LAND OF MINE – The Story behind the Project
This post is about my fourth experimental macro short LAND OF MINE. Another personal project which took it’s own way during the last 6 month and came out differently than expected. I deeply hope it will be an inspiring piece of film for anyone interested in organic visuals and macro cinematography.
In December 2016, I got a request from an advertising agency for a commercial shoot. The AD worked on a concept for an image clip about the European Coating Show, a leading fair for any kind of paint, pigments and varnish. But rather than going the SFX way, he was interested in organic visuals and practical effects to tell the story and asked me to exclusively focus on acrylic paint. For that purpose, I did a series of experiments with a variety of colors, oils, milk and dish soap. The client was especially intrigued by highly pigmented metallic paints because their glitter and glow effects perfectly promoted their contextual message of movement and impact. Even though the idea of working with these material isn’t new at all, it took quite a while to work out all the details. But after some time, I found a stable method with good and repeatable results.
Some stills form the video shoot, copyright R. De Giuli, 2017.
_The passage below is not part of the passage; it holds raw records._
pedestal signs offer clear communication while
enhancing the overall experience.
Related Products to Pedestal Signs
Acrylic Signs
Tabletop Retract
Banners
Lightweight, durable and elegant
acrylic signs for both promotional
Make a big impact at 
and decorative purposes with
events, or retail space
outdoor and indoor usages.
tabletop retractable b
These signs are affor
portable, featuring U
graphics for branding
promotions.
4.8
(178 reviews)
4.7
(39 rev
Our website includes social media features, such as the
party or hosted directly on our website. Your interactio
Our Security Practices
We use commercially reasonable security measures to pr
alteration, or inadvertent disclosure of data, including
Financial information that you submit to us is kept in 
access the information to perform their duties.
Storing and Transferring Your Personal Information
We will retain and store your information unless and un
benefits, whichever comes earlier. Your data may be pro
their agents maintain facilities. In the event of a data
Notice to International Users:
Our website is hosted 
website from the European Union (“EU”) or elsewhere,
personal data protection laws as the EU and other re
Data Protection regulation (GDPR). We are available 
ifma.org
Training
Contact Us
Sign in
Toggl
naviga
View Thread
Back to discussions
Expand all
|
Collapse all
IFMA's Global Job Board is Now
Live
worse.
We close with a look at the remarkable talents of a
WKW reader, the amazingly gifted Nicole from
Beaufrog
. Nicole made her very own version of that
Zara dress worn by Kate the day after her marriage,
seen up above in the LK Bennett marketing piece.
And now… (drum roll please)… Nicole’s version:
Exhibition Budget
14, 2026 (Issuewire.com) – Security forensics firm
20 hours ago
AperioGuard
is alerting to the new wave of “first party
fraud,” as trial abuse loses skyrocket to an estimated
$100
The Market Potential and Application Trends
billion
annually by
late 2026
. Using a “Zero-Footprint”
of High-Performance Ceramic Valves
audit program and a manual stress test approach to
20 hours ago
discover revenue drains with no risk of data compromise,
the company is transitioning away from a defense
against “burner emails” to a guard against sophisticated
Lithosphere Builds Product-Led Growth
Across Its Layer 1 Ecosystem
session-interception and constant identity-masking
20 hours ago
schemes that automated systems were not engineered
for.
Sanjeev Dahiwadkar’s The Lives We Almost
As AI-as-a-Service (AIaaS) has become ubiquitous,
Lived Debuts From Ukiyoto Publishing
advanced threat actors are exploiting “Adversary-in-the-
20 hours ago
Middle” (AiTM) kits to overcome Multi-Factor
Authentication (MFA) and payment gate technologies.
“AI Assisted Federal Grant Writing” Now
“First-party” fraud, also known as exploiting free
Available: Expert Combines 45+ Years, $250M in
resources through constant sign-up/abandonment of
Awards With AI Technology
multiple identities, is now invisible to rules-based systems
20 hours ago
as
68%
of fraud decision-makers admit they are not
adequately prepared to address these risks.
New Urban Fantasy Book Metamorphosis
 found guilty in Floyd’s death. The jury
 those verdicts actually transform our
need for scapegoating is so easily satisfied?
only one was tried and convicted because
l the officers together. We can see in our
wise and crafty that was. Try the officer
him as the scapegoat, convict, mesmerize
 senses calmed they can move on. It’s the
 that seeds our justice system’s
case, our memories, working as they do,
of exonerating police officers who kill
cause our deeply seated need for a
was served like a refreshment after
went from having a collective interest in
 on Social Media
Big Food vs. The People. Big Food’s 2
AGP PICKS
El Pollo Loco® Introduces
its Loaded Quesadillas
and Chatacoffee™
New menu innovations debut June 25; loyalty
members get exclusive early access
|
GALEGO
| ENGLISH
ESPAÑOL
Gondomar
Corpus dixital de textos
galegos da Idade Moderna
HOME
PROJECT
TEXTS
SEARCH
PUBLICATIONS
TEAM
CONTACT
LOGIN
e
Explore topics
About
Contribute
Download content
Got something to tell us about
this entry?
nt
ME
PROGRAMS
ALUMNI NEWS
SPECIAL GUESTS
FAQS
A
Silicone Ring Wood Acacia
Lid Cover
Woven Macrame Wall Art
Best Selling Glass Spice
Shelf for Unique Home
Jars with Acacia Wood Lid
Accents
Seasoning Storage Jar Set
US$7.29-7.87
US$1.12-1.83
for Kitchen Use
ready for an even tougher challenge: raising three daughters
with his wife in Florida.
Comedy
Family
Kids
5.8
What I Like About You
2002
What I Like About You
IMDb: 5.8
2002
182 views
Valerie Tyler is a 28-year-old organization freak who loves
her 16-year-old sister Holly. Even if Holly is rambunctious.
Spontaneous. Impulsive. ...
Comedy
In January, we shot a plethora of footage, covering all stages of the storyboard, beginning with subtle monochromatic scenes to introduce the color scheme, building a middle part where elements unite and ending with a grand finale using almost any shade of color we had on set. It turned out pretty nicely. And I hope the results speaks for themselves.
This is the final image clip:
And this is a short behind the scenes video:
One the one hand, I was very inspired by this job and immediately started to think about another project in the same fashion. On the other hand, I shot so many plates of colorful pearls swimming and drifting in oil that I just had enough. Again, there are plenty of stunning experimental films out there which totally focus on this specific visual style. For example the fantastic Odyssey and Pacific Light from artist Ruslan Khasanov. And finally, Thomas Blanchard totally killed it with his mind blowing Kingdom of Colors, another outstanding work.
In short: when a story is told, don’t tell it again (at least for some time).
But I had a lot of leftovers from this production and just couldn’t resist. I started playing around with acrylic paint again, trying to find a new approach. After a while I got rid of any kind of additional fluids like oil and milk and totally reduced the workflow to the color itself, it’s consistency and flow. Furthermore, I decided to work directly on drawing paper instead of petri dishes. And finally, I tweaked my lightening setup to visually emphasize the surface of the color layers and it’s individual textures. Using additional torch lights to my existing setup was the most important improvement as I was able to pinpoint very tiny areas in my compositions. This helped a lot guiding the view across a scene.
Usually, I create depth in a scene by stacking glass planes one above another to create a foreground and a background. In this case, my surface was totally flat. That’s why I had to find other ways to create dimension. But this got solved easily because the paper bended over time as it got moist. I pushed this process by spraying water on it right from the beginning which made my surface flexible and soggy. Using a few sheets of extra cardboard below, gave me the stability to move and warp the scenes pretty much like I wanted. I was able to work up to 30 minutes with one single drawing paper until it was damaged and got littered. From time to time I preserved a piece to let it dry and see if it would keep it’s beauty. But it didn’t.
I kept a few pieces of paper…
The visual results reminded me on a volume of photographs from Bernhard Edmaier, a German photographer specialized on aerial photography. I studied his book “Atelier Erde” quite intensively and was absolutely fascinated by his work. His perfect compositions often appear like an abstract piece of art but without loosing its documentary character of a photo which was shot from a helicopter down to earth. He really kind of blends two visual realities within one image which leads the viewer to an alternating ambiguity…sometimes it’s an image, sometimes it’s a drawing. Exactly my cup of tea. Edmaier has a large portfolio and you shouldn’t miss this true master of photography.
Over time, I improved my shooting process to achieve the narrative of a flyover and started to establish sceneries with the same idea as in my short SINGULARITY. I tried to reenact planet earth and it’s landscapes while keeping this special organic and realistic touch I like that much. The macro scale was unnerving as usual, but it simply gave me a ton of narrative templates I was able to collect and develop further. Finally, I had a complete concept and started to shoot specific scenes for my purpose.